→ **Exercise data**:
- - -

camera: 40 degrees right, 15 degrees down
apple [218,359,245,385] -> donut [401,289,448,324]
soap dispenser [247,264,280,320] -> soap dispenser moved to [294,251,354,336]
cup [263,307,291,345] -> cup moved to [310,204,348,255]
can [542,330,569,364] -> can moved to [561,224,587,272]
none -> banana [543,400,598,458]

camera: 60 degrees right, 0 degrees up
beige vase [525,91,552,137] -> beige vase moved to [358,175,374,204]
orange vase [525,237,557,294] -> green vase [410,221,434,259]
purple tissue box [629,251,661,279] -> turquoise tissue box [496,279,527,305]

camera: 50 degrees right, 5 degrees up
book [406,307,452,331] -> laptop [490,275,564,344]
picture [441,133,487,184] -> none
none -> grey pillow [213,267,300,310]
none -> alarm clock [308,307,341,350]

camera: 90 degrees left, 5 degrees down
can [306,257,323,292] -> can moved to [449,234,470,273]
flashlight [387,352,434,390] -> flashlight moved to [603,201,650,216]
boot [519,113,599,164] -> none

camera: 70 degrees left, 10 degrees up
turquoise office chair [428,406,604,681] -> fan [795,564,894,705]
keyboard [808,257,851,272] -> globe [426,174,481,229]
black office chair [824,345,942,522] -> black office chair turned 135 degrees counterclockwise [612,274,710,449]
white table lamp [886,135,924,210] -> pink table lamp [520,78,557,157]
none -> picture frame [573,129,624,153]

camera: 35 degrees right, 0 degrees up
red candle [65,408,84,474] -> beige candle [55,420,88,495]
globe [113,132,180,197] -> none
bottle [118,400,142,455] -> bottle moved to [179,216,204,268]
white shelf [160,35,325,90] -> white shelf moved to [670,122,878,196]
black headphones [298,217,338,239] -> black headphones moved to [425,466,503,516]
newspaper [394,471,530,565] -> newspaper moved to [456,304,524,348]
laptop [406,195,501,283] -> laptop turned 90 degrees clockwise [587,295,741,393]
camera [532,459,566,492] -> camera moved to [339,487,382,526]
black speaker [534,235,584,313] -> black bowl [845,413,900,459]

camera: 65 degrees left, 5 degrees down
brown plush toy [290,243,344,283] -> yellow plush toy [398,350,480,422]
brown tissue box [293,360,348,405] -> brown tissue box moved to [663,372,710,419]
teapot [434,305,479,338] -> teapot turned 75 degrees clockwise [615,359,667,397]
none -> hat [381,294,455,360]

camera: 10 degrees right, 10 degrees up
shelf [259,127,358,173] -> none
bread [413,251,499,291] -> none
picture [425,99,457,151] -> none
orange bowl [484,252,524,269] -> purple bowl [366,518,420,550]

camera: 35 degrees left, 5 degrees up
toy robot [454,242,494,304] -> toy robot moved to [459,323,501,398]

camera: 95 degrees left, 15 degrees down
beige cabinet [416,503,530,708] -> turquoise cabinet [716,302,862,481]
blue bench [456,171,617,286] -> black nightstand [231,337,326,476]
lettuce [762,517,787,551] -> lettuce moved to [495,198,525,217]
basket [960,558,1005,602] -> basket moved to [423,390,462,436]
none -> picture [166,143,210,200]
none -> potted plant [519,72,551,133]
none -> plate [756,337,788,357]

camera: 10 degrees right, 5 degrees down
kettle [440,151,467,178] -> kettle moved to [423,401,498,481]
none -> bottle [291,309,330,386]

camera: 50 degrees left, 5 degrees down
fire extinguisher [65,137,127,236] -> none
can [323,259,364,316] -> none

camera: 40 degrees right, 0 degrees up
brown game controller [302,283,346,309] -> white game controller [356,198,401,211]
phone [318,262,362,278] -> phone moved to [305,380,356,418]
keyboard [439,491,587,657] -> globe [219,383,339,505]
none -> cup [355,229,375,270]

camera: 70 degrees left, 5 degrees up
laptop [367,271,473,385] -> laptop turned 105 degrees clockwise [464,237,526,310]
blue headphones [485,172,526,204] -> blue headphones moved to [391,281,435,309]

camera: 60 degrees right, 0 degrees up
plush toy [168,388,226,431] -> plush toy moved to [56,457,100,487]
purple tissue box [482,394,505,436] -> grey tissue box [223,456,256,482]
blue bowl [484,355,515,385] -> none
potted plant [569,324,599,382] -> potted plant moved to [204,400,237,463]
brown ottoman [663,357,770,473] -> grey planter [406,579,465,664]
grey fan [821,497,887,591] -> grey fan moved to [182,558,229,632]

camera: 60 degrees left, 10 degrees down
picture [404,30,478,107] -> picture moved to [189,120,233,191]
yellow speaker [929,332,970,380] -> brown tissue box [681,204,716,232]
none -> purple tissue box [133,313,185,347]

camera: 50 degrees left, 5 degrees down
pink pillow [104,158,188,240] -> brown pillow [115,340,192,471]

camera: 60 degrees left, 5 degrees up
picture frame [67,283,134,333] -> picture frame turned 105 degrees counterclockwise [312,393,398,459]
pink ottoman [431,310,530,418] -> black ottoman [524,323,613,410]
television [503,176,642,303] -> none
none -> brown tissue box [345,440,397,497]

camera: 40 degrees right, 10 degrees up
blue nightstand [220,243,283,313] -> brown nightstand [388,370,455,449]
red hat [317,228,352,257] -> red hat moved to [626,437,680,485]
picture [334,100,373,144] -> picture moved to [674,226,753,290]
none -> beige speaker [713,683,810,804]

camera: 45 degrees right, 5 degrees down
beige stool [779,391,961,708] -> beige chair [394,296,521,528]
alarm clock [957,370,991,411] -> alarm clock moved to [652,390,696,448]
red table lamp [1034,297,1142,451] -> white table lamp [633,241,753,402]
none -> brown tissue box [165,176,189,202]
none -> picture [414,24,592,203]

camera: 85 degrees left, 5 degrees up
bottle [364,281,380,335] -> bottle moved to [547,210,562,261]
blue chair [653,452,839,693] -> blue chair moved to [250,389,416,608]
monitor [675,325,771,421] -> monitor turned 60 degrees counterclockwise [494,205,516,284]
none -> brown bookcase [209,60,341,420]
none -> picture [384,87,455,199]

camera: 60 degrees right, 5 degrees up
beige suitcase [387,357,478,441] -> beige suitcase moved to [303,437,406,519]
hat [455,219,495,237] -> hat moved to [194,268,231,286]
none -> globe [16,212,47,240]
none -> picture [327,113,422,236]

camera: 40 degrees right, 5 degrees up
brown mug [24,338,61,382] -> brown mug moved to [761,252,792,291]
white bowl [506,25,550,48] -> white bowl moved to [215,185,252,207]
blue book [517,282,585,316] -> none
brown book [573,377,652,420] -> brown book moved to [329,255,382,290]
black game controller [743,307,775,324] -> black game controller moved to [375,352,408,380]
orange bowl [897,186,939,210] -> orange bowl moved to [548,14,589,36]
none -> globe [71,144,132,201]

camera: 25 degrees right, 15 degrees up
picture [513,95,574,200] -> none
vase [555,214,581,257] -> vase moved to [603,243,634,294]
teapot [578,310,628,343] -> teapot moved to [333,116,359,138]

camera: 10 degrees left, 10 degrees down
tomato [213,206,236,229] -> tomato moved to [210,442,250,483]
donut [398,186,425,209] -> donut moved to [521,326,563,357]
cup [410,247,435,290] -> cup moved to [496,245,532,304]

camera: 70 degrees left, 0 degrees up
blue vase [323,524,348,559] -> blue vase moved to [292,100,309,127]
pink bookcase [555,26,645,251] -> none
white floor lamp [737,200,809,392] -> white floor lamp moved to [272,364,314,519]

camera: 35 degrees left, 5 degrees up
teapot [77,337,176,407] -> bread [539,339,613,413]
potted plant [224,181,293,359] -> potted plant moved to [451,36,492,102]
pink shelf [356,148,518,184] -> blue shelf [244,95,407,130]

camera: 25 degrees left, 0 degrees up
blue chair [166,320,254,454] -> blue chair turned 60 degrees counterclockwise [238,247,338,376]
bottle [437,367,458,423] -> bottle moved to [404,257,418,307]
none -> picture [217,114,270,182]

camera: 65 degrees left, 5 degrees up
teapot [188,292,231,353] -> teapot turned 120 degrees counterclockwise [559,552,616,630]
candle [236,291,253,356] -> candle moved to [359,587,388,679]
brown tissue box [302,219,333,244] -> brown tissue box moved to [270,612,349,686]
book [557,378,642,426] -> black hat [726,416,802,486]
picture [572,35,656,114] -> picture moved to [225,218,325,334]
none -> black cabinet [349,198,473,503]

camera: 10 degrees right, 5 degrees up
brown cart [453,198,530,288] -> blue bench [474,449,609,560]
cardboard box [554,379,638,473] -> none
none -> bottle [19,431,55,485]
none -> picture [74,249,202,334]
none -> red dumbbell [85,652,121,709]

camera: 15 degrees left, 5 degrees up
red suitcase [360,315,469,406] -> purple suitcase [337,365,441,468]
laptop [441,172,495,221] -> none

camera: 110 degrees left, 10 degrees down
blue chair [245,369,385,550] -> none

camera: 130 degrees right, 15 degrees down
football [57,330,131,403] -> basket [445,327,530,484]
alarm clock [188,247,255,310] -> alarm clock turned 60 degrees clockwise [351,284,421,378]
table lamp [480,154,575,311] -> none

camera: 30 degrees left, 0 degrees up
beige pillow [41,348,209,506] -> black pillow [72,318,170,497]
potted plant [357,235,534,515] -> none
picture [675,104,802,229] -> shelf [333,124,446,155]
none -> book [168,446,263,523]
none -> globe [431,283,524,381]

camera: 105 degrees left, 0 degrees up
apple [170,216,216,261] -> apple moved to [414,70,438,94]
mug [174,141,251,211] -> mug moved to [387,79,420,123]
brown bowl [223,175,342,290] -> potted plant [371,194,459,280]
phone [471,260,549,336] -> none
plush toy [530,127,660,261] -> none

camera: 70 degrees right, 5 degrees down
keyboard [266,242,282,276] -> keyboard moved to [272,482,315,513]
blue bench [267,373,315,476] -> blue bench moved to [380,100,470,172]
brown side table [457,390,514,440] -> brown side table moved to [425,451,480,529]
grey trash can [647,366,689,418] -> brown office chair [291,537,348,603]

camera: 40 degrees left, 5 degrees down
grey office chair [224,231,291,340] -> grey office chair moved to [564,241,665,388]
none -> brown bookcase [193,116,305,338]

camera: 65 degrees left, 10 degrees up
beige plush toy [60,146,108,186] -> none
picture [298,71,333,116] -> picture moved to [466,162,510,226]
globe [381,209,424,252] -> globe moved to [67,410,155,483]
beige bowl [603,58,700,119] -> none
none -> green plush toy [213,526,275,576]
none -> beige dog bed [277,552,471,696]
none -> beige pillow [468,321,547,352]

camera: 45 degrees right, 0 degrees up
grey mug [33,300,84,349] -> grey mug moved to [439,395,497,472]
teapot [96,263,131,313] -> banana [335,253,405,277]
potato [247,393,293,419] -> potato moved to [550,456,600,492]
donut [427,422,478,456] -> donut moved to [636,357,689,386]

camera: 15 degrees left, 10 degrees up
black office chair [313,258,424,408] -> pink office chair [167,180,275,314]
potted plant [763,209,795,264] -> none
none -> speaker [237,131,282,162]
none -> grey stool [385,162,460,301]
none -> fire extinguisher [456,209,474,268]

- - -

→ **To do**:
Please give back exactly the lines of this listing beginning at the line with "none -> potted plant [519,72,551,133]" and ending with the line with "laptop [367,271,473,385] ->", both included, and nothing else.

→ **Solution to this exercise**:
none -> potted plant [519,72,551,133]
none -> plate [756,337,788,357]

camera: 10 degrees right, 5 degrees down
kettle [440,151,467,178] -> kettle moved to [423,401,498,481]
none -> bottle [291,309,330,386]

camera: 50 degrees left, 5 degrees down
fire extinguisher [65,137,127,236] -> none
can [323,259,364,316] -> none

camera: 40 degrees right, 0 degrees up
brown game controller [302,283,346,309] -> white game controller [356,198,401,211]
phone [318,262,362,278] -> phone moved to [305,380,356,418]
keyboard [439,491,587,657] -> globe [219,383,339,505]
none -> cup [355,229,375,270]

camera: 70 degrees left, 5 degrees up
laptop [367,271,473,385] -> laptop turned 105 degrees clockwise [464,237,526,310]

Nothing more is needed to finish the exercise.